Analysts eye Maloney's.job at Intel

STRUGGLING DIVISION Despite the Centrino chip, communications has been floundering due to a series of decisions that left it some US$850 million in the red

NY TIMES NEWS SERVICE , SAN FRANCISCO

SeanSean Maloney, executive vice president and general manager of Intel Communications Group, is pictured during interview in Santa Clara, California, on July 2. For Intel, the wireless business is increasingly important, yet the division has been a trouble spot. Maloney said the division would become profitable next year, despite investors' skepticism.

PHOTO: NY TIMES NEWS SERVICE

When Sean Maloney was 12, a teacher admonished him for troublemaking and assigned him to write 1,000 times: "I will not talk in class." The next day, he showed up with a computer program that wrote the sentences automatically.

Maloney, now 48, might hope he can conjure another quick, innovative fix. In January, Maloney, a self-taught engineer and rising star at the Intel Corp, was tapped to run the company's struggling communications division, which is responsible for making chips that operate in laptops, hand-held computers and cellphones.

For Intel, the wireless business is increasingly important, as it is for other technology leaders, given the boom in mobile communications. Yet the division has been a trouble spot in the company, despite the marketing success of Centrino, its wireless chip for laptop computers.

In fact, the communications division has been floundering after a series of poor business and engineering decisions that left it losing around US$850 million last year.

"We plan to become profitable in 2005," Maloney said of the communications division, which did US$4 billion in sales last year.

But he said that skeptical investors were "wondering if we can do that."

Intel, with US$30 billion in sales last year, had a surge in profits in its recent second quarter, with earnings nearly doubling from the same period a year earlier.

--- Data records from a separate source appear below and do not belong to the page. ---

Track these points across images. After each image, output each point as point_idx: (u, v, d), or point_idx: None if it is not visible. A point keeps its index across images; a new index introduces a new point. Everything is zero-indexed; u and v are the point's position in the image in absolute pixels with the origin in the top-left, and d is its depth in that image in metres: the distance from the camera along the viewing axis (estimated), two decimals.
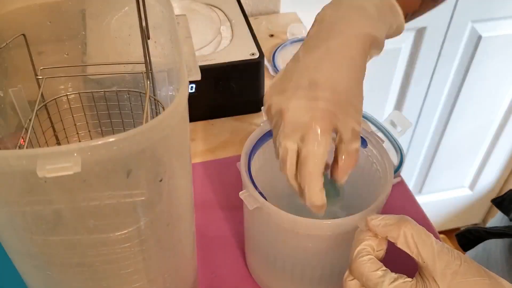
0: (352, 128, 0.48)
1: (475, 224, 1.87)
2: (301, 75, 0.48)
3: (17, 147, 0.50)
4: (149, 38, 0.49)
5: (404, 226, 0.40)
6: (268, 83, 0.85)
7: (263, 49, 0.80)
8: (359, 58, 0.49)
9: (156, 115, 0.54)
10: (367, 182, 0.57)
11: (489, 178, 1.69)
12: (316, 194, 0.47)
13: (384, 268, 0.40)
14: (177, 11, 0.86)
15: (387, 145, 0.72)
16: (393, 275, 0.39)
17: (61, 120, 0.57)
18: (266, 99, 0.50)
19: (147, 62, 0.51)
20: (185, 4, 0.88)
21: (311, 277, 0.56)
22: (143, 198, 0.40)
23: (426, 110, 1.45)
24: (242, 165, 0.52)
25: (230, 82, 0.78)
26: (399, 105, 1.42)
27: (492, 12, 1.26)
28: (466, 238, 0.77)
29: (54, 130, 0.58)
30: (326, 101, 0.47)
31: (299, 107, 0.47)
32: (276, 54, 0.93)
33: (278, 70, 0.90)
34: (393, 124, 0.72)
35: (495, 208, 0.76)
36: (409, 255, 0.40)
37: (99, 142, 0.32)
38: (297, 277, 0.56)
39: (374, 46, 0.51)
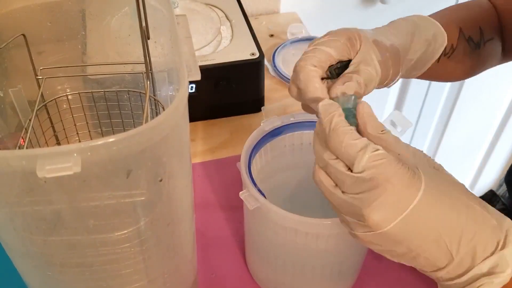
0: (372, 61, 0.46)
1: None
2: None
3: (17, 147, 0.50)
4: (149, 38, 0.49)
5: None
6: (268, 83, 0.85)
7: (263, 49, 0.80)
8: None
9: (156, 115, 0.54)
10: None
11: (489, 178, 1.69)
12: (309, 80, 0.44)
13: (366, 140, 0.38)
14: (177, 11, 0.85)
15: None
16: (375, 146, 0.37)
17: (61, 120, 0.57)
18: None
19: (147, 62, 0.51)
20: (185, 4, 0.88)
21: (311, 277, 0.56)
22: (143, 198, 0.40)
23: (426, 110, 1.45)
24: (242, 165, 0.52)
25: (230, 82, 0.78)
26: (399, 105, 1.42)
27: None
28: None
29: (54, 130, 0.58)
30: (368, 32, 0.48)
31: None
32: (276, 54, 0.93)
33: (278, 70, 0.90)
34: (393, 124, 0.72)
35: (495, 199, 0.76)
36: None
37: (99, 142, 0.32)
38: (297, 277, 0.56)
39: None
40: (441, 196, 0.37)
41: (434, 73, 0.57)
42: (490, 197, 0.78)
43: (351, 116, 0.40)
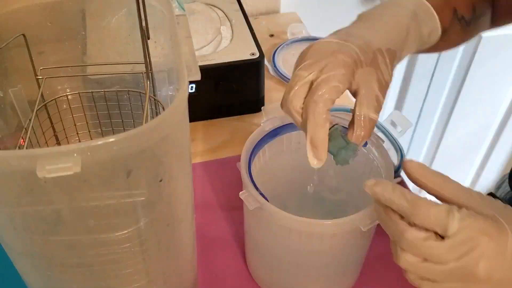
0: (375, 95, 0.45)
1: None
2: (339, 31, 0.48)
3: (17, 147, 0.50)
4: (149, 38, 0.49)
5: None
6: (268, 83, 0.85)
7: (263, 49, 0.80)
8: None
9: (156, 115, 0.54)
10: None
11: (489, 178, 1.69)
12: (319, 125, 0.44)
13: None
14: (177, 11, 0.85)
15: (387, 145, 0.72)
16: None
17: (61, 120, 0.57)
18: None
19: (147, 62, 0.51)
20: (185, 4, 0.88)
21: (311, 277, 0.56)
22: (143, 198, 0.40)
23: (426, 110, 1.45)
24: (242, 165, 0.52)
25: (230, 82, 0.78)
26: (399, 105, 1.42)
27: None
28: None
29: (54, 130, 0.58)
30: (356, 45, 0.46)
31: (328, 41, 0.46)
32: (276, 54, 0.93)
33: (278, 70, 0.90)
34: (393, 124, 0.72)
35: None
36: None
37: (99, 142, 0.32)
38: (297, 277, 0.56)
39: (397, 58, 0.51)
40: None
41: (421, 50, 0.57)
42: None
43: (337, 135, 0.44)
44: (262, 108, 0.59)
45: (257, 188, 0.50)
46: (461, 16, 0.58)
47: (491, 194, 0.78)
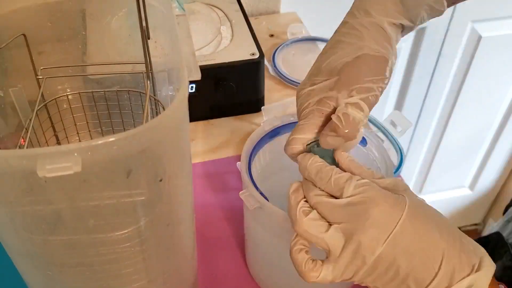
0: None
1: (475, 224, 1.86)
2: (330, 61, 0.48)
3: (17, 147, 0.50)
4: (149, 38, 0.49)
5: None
6: (268, 83, 0.85)
7: (263, 49, 0.80)
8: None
9: (156, 115, 0.54)
10: None
11: (489, 178, 1.69)
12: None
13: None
14: (177, 11, 0.86)
15: (387, 145, 0.72)
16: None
17: (61, 120, 0.57)
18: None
19: (147, 62, 0.51)
20: (185, 4, 0.88)
21: None
22: (143, 198, 0.40)
23: (426, 110, 1.45)
24: (242, 165, 0.52)
25: (230, 82, 0.78)
26: (399, 105, 1.42)
27: (492, 12, 1.26)
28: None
29: (54, 130, 0.58)
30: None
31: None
32: (276, 54, 0.93)
33: (278, 70, 0.90)
34: (393, 124, 0.72)
35: (495, 208, 0.76)
36: None
37: (99, 142, 0.32)
38: (297, 277, 0.56)
39: (404, 32, 0.50)
40: (425, 216, 0.40)
41: None
42: (496, 241, 0.79)
43: (328, 158, 0.45)
44: (262, 108, 0.59)
45: (257, 188, 0.50)
46: None
47: (497, 234, 0.78)
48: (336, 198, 0.41)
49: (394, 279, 0.39)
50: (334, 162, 0.45)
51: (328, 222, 0.41)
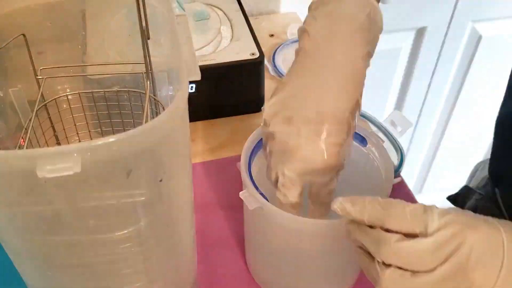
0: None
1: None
2: (305, 103, 0.46)
3: (17, 147, 0.50)
4: (149, 38, 0.49)
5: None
6: (268, 83, 0.85)
7: (263, 49, 0.80)
8: (359, 77, 0.47)
9: (156, 115, 0.54)
10: (367, 182, 0.57)
11: None
12: None
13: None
14: (177, 11, 0.85)
15: (387, 145, 0.72)
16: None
17: (61, 120, 0.57)
18: (268, 122, 0.48)
19: (147, 62, 0.51)
20: (185, 4, 0.88)
21: (311, 277, 0.56)
22: (143, 198, 0.40)
23: (426, 110, 1.45)
24: (242, 165, 0.52)
25: (230, 82, 0.78)
26: (399, 105, 1.42)
27: (492, 12, 1.26)
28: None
29: (54, 130, 0.57)
30: (335, 135, 0.45)
31: (311, 145, 0.45)
32: (276, 54, 0.93)
33: (278, 70, 0.90)
34: (393, 124, 0.72)
35: (471, 193, 0.77)
36: None
37: (99, 142, 0.32)
38: (296, 277, 0.56)
39: (369, 57, 0.50)
40: None
41: None
42: (466, 193, 0.79)
43: None
44: (262, 108, 0.59)
45: (257, 188, 0.50)
46: None
47: (465, 186, 0.78)
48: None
49: None
50: None
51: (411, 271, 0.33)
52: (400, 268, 0.33)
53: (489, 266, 0.32)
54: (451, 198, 0.79)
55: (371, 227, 0.36)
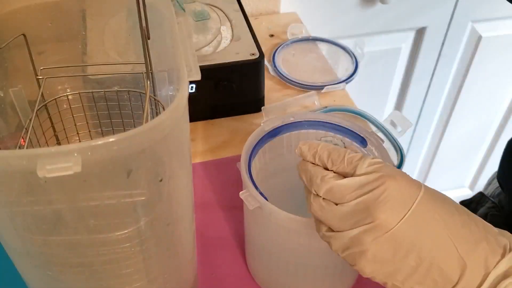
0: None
1: None
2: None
3: (17, 147, 0.50)
4: (149, 38, 0.49)
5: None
6: (268, 83, 0.85)
7: (263, 49, 0.80)
8: None
9: (156, 115, 0.54)
10: None
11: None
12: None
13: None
14: (177, 11, 0.85)
15: (387, 145, 0.72)
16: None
17: (61, 120, 0.57)
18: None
19: (147, 62, 0.51)
20: (185, 4, 0.88)
21: (311, 277, 0.56)
22: (143, 198, 0.40)
23: (426, 110, 1.45)
24: (242, 165, 0.52)
25: (230, 82, 0.78)
26: (399, 105, 1.42)
27: (492, 12, 1.26)
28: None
29: (54, 130, 0.58)
30: None
31: None
32: (276, 54, 0.93)
33: (278, 70, 0.90)
34: (393, 124, 0.72)
35: (484, 200, 0.77)
36: None
37: (99, 142, 0.32)
38: (297, 277, 0.56)
39: None
40: (442, 200, 0.37)
41: None
42: (479, 199, 0.79)
43: None
44: (262, 108, 0.59)
45: (257, 188, 0.50)
46: None
47: (480, 193, 0.78)
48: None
49: (417, 269, 0.36)
50: None
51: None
52: (327, 199, 0.40)
53: (395, 210, 0.36)
54: (465, 203, 0.79)
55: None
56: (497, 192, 0.76)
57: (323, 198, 0.41)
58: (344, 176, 0.40)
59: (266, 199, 0.49)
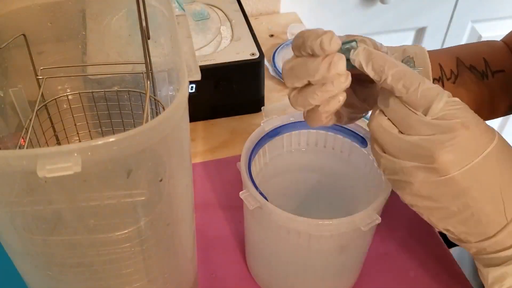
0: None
1: None
2: None
3: (17, 147, 0.50)
4: (149, 38, 0.49)
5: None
6: (268, 83, 0.85)
7: (263, 49, 0.80)
8: None
9: (156, 115, 0.54)
10: (368, 182, 0.57)
11: None
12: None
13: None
14: (177, 11, 0.85)
15: None
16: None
17: (61, 120, 0.57)
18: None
19: (147, 62, 0.51)
20: (185, 4, 0.88)
21: (311, 277, 0.56)
22: (143, 198, 0.40)
23: None
24: (242, 165, 0.52)
25: (230, 82, 0.78)
26: None
27: (492, 12, 1.26)
28: None
29: (54, 130, 0.58)
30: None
31: None
32: (276, 54, 0.93)
33: (278, 70, 0.90)
34: None
35: None
36: None
37: (99, 142, 0.32)
38: (296, 277, 0.56)
39: None
40: (511, 154, 0.37)
41: None
42: None
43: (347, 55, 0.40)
44: (262, 108, 0.59)
45: (257, 188, 0.50)
46: (469, 65, 0.57)
47: None
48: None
49: (454, 216, 0.36)
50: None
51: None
52: (391, 122, 0.39)
53: (458, 159, 0.35)
54: None
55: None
56: None
57: (388, 118, 0.39)
58: (413, 107, 0.37)
59: (266, 199, 0.49)
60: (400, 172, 0.38)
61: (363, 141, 0.56)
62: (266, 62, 0.87)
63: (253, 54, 0.78)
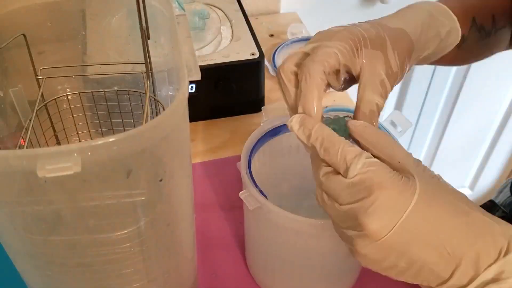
0: (381, 79, 0.43)
1: None
2: None
3: (17, 147, 0.50)
4: (149, 38, 0.49)
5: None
6: (268, 83, 0.85)
7: (263, 49, 0.80)
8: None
9: (156, 115, 0.54)
10: None
11: (489, 178, 1.69)
12: (313, 85, 0.42)
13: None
14: (177, 11, 0.85)
15: None
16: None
17: (61, 120, 0.57)
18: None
19: (147, 62, 0.51)
20: (185, 4, 0.88)
21: (311, 277, 0.56)
22: (143, 198, 0.40)
23: (426, 110, 1.45)
24: (242, 165, 0.52)
25: (230, 82, 0.78)
26: (399, 105, 1.42)
27: None
28: None
29: (54, 130, 0.58)
30: (364, 28, 0.45)
31: (335, 26, 0.45)
32: (276, 54, 0.93)
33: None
34: (393, 124, 0.72)
35: (495, 209, 0.77)
36: None
37: (99, 142, 0.32)
38: (297, 277, 0.56)
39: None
40: (438, 201, 0.37)
41: (439, 60, 0.55)
42: (490, 207, 0.78)
43: (340, 131, 0.42)
44: (262, 108, 0.59)
45: (257, 188, 0.50)
46: (480, 25, 0.57)
47: (491, 201, 0.78)
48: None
49: (407, 271, 0.37)
50: (346, 134, 0.42)
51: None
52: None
53: (385, 221, 0.36)
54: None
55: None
56: (508, 201, 0.76)
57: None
58: (337, 170, 0.39)
59: (266, 198, 0.49)
60: (346, 240, 0.40)
61: None
62: (266, 62, 0.87)
63: (253, 54, 0.78)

But its shares dropped more than 12 percent last week, closing at US$22.73 on the NASDAQ on Friday, on news that its inventories are rising, which causes a decline in gross profit margins. At the same time, the market is showing jitters about an overall softening in the technology sector.

Investors have expressed concern about Intel's long-term growth, though it still owns some 85 percent of the market for microprocessors that run personal computers. But the personal computer sector has stagnated even as demand for mobile devices has skyrocketed.

For some skeptics on Wall Street, Intel's failure to translate its expertise and dominance of the computer microprocessor market into expertise building chips for mobile devices is a serious issue -- particularly because they say dominating the wireless field will be pivotal to Intel's future.

Making gains in "the communications business is just critical in terms of broadening the market and enabling growth for Intel," said Tim Luke, an analyst with Lehman Brothers.

Luke and other analysts point out that so far Intel has had little success getting into the cellphone microprocessor market, which is dominated by Texas Instruments Inc and Qualcomm Inc.

That failure means Maloney's performance will be scrutinized.

"He's got one of the pivotal jobs at Intel," Luke said.

An immigrant from England, a college dropout and the youngest of six siblings, Maloney arrived at Intel in 1982 and has enjoyed a steady rise. By 1992, he was the technical assistant to the chief executive, Andrew Grove; three years later he was named to lead Intel's sales and marketing effort in Asia.

From 1998 to 2001, he ran the company's worldwide sales operation. In 2001, he took over a part of the communications business, overseeing sales of semiconductors for network equipment like routers and switches. In January, he was given control of the rest of the division -- and a mandate to turn it around.

His challenge is to sell computer chips not just for wireless-enabled laptops -- a sector where Intel, though late to the market, is still successful -- but for phones and hand-held devices.